Le pagine storiche più controcorrente – l’ipotesi che non sia stato Nerone a incendiare Roma ma una trama legata a Vespasiano, l’Ascensione datata a quarant’anni, la rassegna su via Panisperna – entrano invece nel dominio delle congetture. Una congettura è legittima se è presentata come tale e se mostra un cammino probatorio. Sul caso Nerone, la storiografia è variegata e in parte revisionata; elevare una pista a verità richiede fonti robuste e un confronto serrato con quelle contrarie. Sull’Ascensione, il discorso è teologico‑storico e pretende filologia di livello: spostare una data così simbolica senza un apparato granitico rischia di trasformare la tesi in aforisma. Via Panisperna, infine, è un capitolo luminoso della fisica italiana, che merita di essere ricordato per ciò che è; usarlo come clava contro la meccanica quantistica attuale dice più della nostra impazienza che dei risultati di laboratorio.

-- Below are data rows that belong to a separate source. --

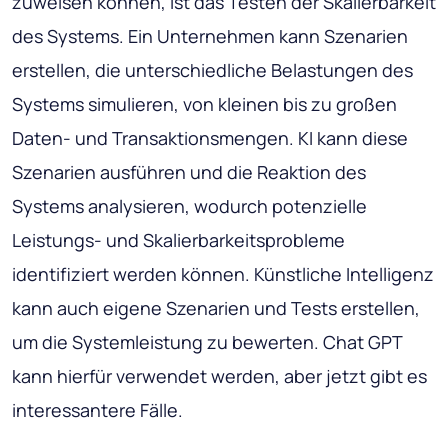
zuweisen können, ist das Testen der Skalierbarkeit
des Systems. Ein Unternehmen kann Szenarien
erstellen, die unterschiedliche Belastungen des
Systems simulieren, von kleinen bis zu großen
Daten- und Transaktionsmengen. KI kann diese
Szenarien ausführen und die Reaktion des
Systems analysieren, wodurch potenzielle
Leistungs- und Skalierbarkeitsprobleme
identifiziert werden können. Künstliche Intelligenz
kann auch eigene Szenarien und Tests erstellen,
um die Systemleistung zu bewerten. Chat GPT
kann hierfür verwendet werden, aber jetzt gibt es
interessantere Fälle.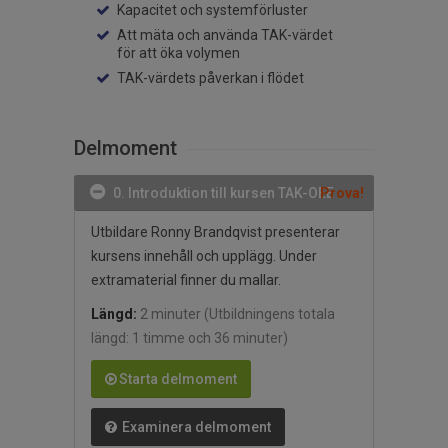
Kapacitet och systemförluster
Att mäta och använda TAK-värdet
för att öka volymen
TAK-värdets påverkan i flödet
Delmoment
0. Introduktion till kursen TAK-OEE
Prova!
Utbildare Ronny Brandqvist presenterar
kursens innehåll och upplägg. Under
extramaterial finner du mallar.
Längd:
2 minuter
(Utbildningens totala
längd: 1 timme och 36 minuter)
Starta delmoment
Examinera delmoment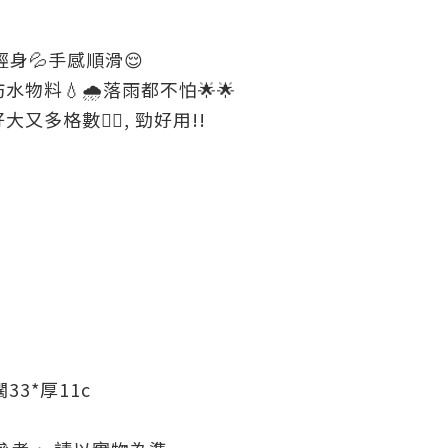
輕身💦手感順滑😌
水物料💧🌧落雨都不怕🌟🌟
又多格數👍🏻, 勁好用!!
濶33*厚11c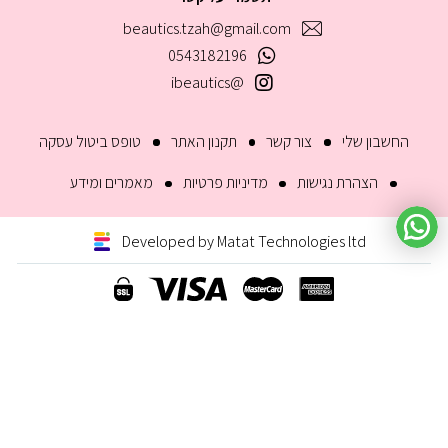
beautics.tzah@gmail.com
0543182196
@ibeautics
החשבון שלי
צור קשר
תקנון האתר
טופס ביטול עסקה
הצהרת נגישות
מדיניות פרטיות
מאמרים ומידע
Developed by Matat Technologies ltd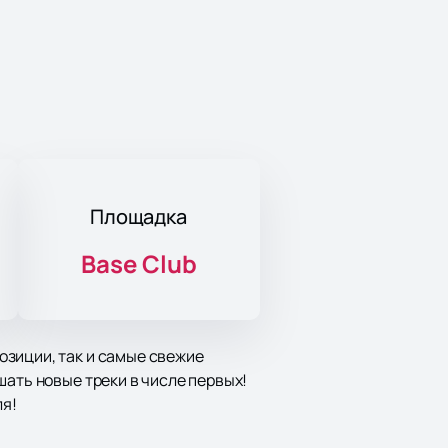
Площадка
Base Club
озиции, так и самые свежие
шать новые треки в числе первых!
я!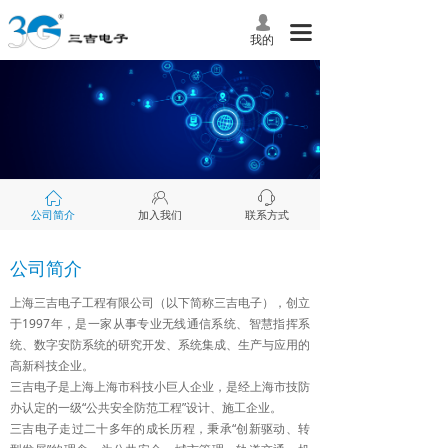
넙
끀
我的
ꀇ
ꁘ
ꁱ
公司简介
加入我们
联系方式
公司简介
上海三吉电子工程有限公司（以下简称三吉电子），创立
于1997年，是一家从事专业无线通信系统、智慧指挥系
统、数字安防系统的研究开发、系统集成、生产与应用的
高新科技企业。
三吉电子是上海上海市科技小巨人企业，是经上海市技防
办认定的一级“公共安全防范工程”设计、施工企业。
三吉电子走过二十多年的成长历程，秉承“创新驱动、转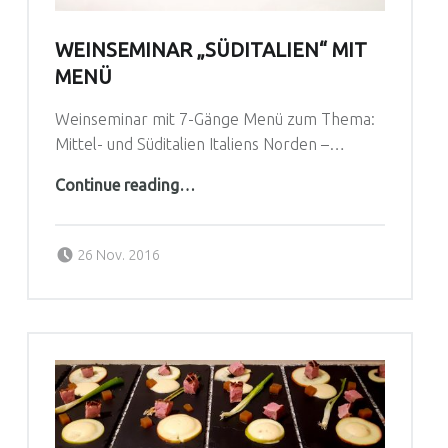
WEINSEMINAR „SÜDITALIEN“ MIT
MENÜ
Weinseminar mit 7-Gänge Menü zum Thema:
Mittel- und Süditalien Italiens Norden –…
“Weinseminar „Süditalien“ mit Menü”
Continue reading
…
Posted on:
Written by:
26 Nov. 2016
Genussreich-Team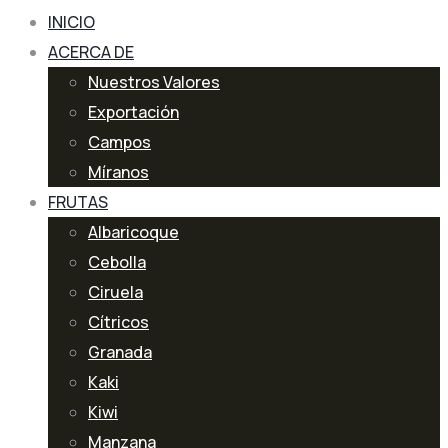
INICIO
ACERCA DE
Nuestros Valores
Exportación
Campos
Míranos
FRUTAS
Albaricoque
Cebolla
Ciruela
Cítricos
Granada
Kaki
Kiwi
Manzana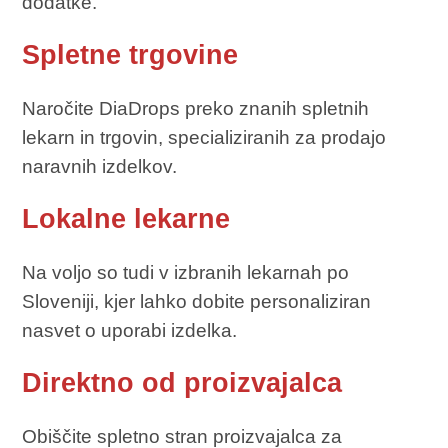
dodatke.
Spletne trgovine
Naročite DiaDrops preko znanih spletnih
lekarn in trgovin, specializiranih za prodajo
naravnih izdelkov.
Lokalne lekarne
Na voljo so tudi v izbranih lekarnah po
Sloveniji, kjer lahko dobite personaliziran
nasvet o uporabi izdelka.
Direktno od proizvajalca
Obiščite spletno stran proizvajalca za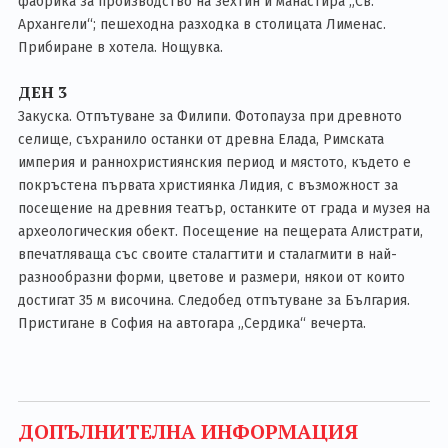
фабрика за производство на зехтин и манастира „Св.
Архангели“; пешеходна разходка в столицата Лименас.
Прибиране в хотела. Нощувка.
ДЕН 3
Закуска. Отпътуване за Филипи. Фотопауза при древното
селище, съхранило останки от древна Елада, Римската
империя и раннохристиянския период и мястото, където е
покръстена първата християнка Лидия, с възможност за
посещение на древния театър, останките от града и музея на
археологическия обект. Посещение на пещерата Алистрати,
впечатляваща със своите сталагтити и сталагмити в най-
разнообразни форми, цветове и размери, някои от които
достигат 35 м височина. Следобед отпътуване за България.
Пристигане в София на автогара „Сердика“ вечерта.
ДОПЪЛНИТЕЛНА ИНФОРМАЦИЯ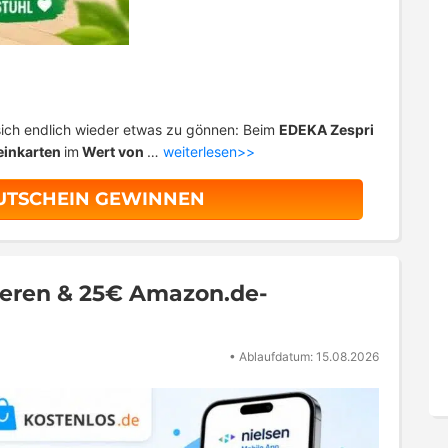
sich endlich wieder etwas zu gönnen: Beim
EDEKA Zespri
einkarten
im
Wert von
…
weiterlesen>>
GUTSCHEIN GEWINNEN
lieren & 25€ Amazon.de-
•
Ablaufdatum: 15.08.2026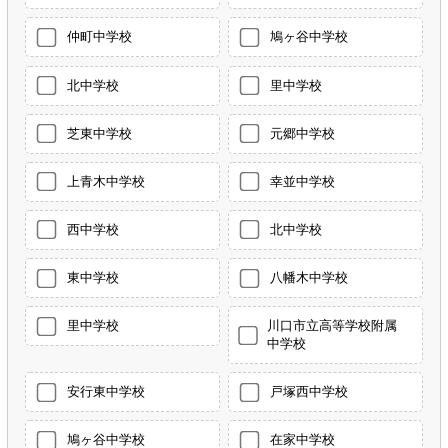
仲町中学校
鳩ヶ谷中学校
北中学校
里中学校
芝東中学校
元郷中学校
上青木中学校
幸並中学校
西中学校
北中学校
東中学校
八幡木中学校
里中学校
川口市立高等学校附属
中学校
安行東中学校
戸塚西中学校
鳩ヶ谷中学校
在家中学校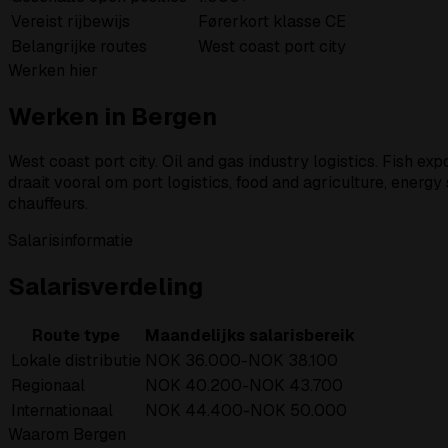
Vereist rijbewijs
Førerkort klasse CE
Belangrijke routes
West coast port city
Werken hier
Werken in Bergen
West coast port city. Oil and gas industry logistics. Fish 
draait vooral om port logistics, food and agriculture, energy
chauffeurs.
Salarisinformatie
Salarisverdeling
Route type
Maandelijks salarisbereik
Lokale distributie
NOK 36.000-NOK 38.100
Regionaal
NOK 40.200-NOK 43.700
Internationaal
NOK 44.400-NOK 50.000
Waarom Bergen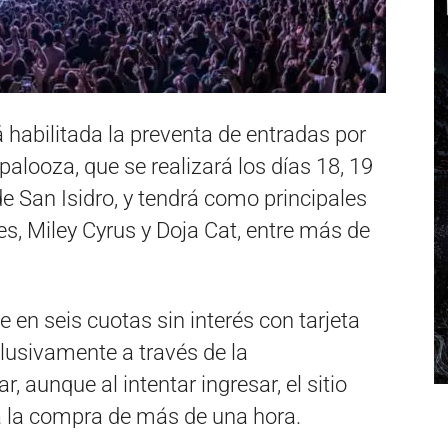
 habilitada la preventa de entradas por
palooza, que se realizará los días 18, 19
 San Isidro, y tendrá como principales
es, Miley Cyrus y Doja Cat, entre más de
e en seis cuotas sin interés con tarjeta
lusivamente a través de la
aunque al intentar ingresar, el sitio
a la compra de más de una hora.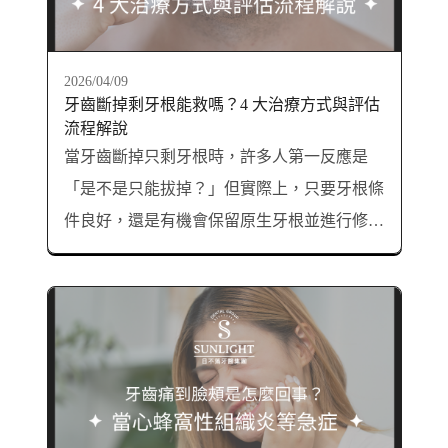
2026/04/09
牙齒斷掉剩牙根能救嗎？4 大治療方式與評估
流程解說
當牙齒斷掉只剩牙根時，許多人第一反應是
「是不是只能拔掉？」但實際上，只要牙根條
件良好，還是有機會保留原生牙根並進行修
復。本文將由牙醫師角度，完整解析常見斷牙
原因、殘根處理方式、是否能做牙套或補牙，
協助你了解正確處置流程。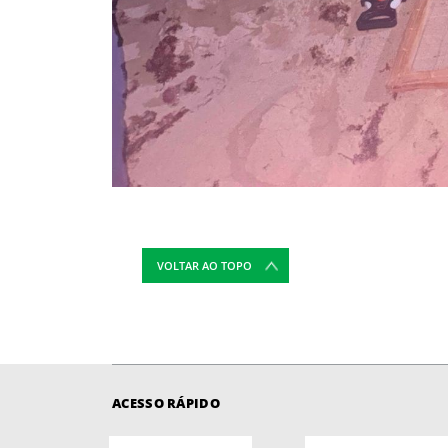
VOLTAR AO TOPO
ACESSO RÁPIDO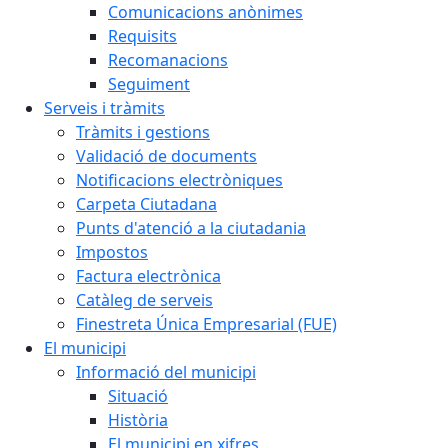
Comunicacions anònimes
Requisits
Recomanacions
Seguiment
Serveis i tràmits
Tràmits i gestions
Validació de documents
Notificacions electròniques
Carpeta Ciutadana
Punts d'atenció a la ciutadania
Impostos
Factura electrònica
Catàleg de serveis
Finestreta Única Empresarial (FUE)
El municipi
Informació del municipi
Situació
Història
El municipi en xifres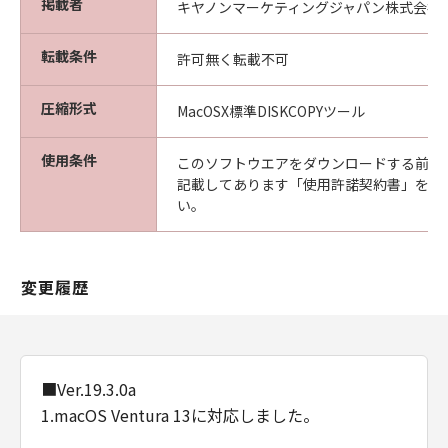
掲載者
キヤノンマーケティングジャパン株式会社
転載条件
許可無く転載不可
圧縮形式
MacOSX標準DISKCOPYツール
使用条件
このソフトウエアをダウンロードする前に
記載してあります「使用許諾契約書」を必
い。
変更履歴
■Ver.19.3.0a
1.macOS Ventura 13に対応しました。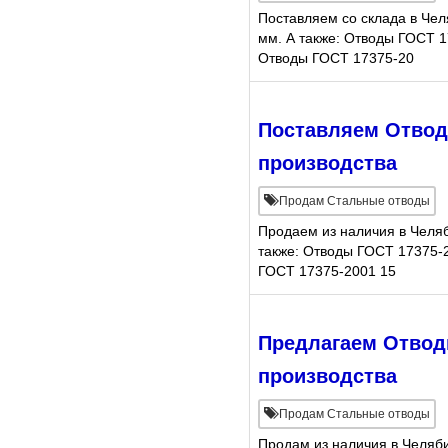
Поставляем со склада в Че
мм. А также: Отводы ГОСТ 1
Отводы ГОСТ 17375-20
Поставляем Отводы
производства
Продам Стальные отводы
Продаем из наличия в Челя
также: Отводы ГОСТ 17375-2
ГОСТ 17375-2001 15
Предлагаем Отводы
производства
Продам Стальные отводы
Продам из наличия в Челяб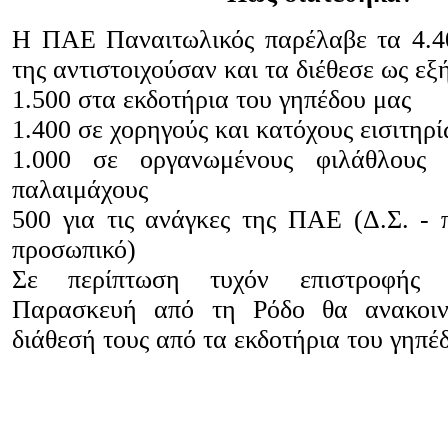
Η ΠΑΕ Παναιτωλικός παρέλαβε τα 4.40
της αντιστοιχούσαν και τα διέθεσε ως εξή
1.500 στα εκδοτήρια του γηπέδου μας
1.400 σε χορηγούς και κατόχους εισιτηρί
1.000 σε οργανωμένους φιλάθλους 
παλαιμάχους
500 για τις ανάγκες της ΠΑΕ (Δ.Σ. - 
προσωπικό)
Σε περίπτωση τυχόν επιστροφής ε
Παρασκευή από τη Ρόδο θα ανακοιν
διάθεσή τους από τα εκδοτήρια του γηπέ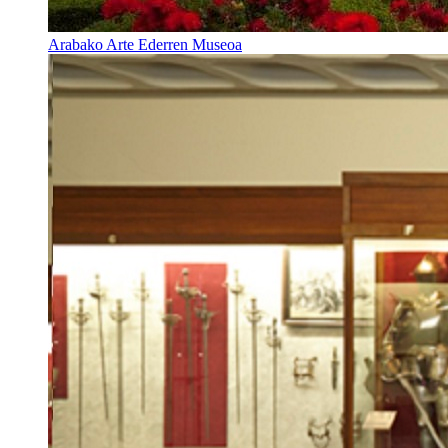
Arabako Arte Ederren Museoa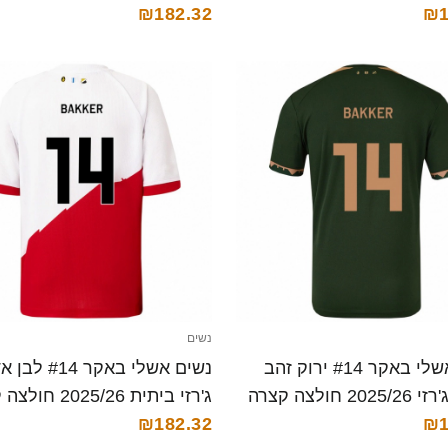
₪182.32
₪1
נשים
נשים אשלי באקר #14 ירוק זהב
נשים אשלי באקר #14
2 חולצה קצרה
ג'רזי ביתית 2025/26 חולצה קצרה
₪182.32
₪1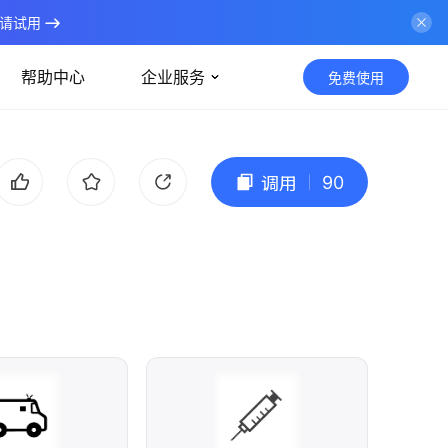
请试用
帮助中心
企业服务
免费使用
90
调用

Tiro le somme con una tabella mentale, senza disegnarla. Regge l’intuizione che il tempo sociale traduca il tempo fisico; il richiamo al mutualismo come cerniera plausibile tra collegia e sindacati; l’invito a non cedere agli slogan quando si parla di scienza. Non regge il rifiuto dello spaziotempo e dell’asse temporale; la rilettura della dinamica Terra–Luna; l’uso disinvolto di immagini quantistiche; alcune scorciatoie storiografiche che chiedono più archivi e meno pathos. Ma non è una sconfitta: è un’occasione. I libri che sbagliano bene ci costringono a mettere in ordine strumenti e fonti, e ricordano che la discussione pubblica migliora quando distinguiamo ciò che sappiamo da ciò che pensiamo e da ciò che immaginiamo.

La chiosa è semplice come un pendolo. Il tempo che la fisica misura e il tempo che le società organizzano non sono nemici; sono utensili diversi sullo stesso banco di lavoro. Il primo ci dice come scorre il mondo, il secondo ci dice come scandiamo le nostre vite. Tolta la retorica, resta il mestiere: capire dove una tesi illumina e dove fa ombra. L’ironia, qui, non serve a ferire ma a sgonfiare l’enfasi: un sorriso aiuta a vedere meglio.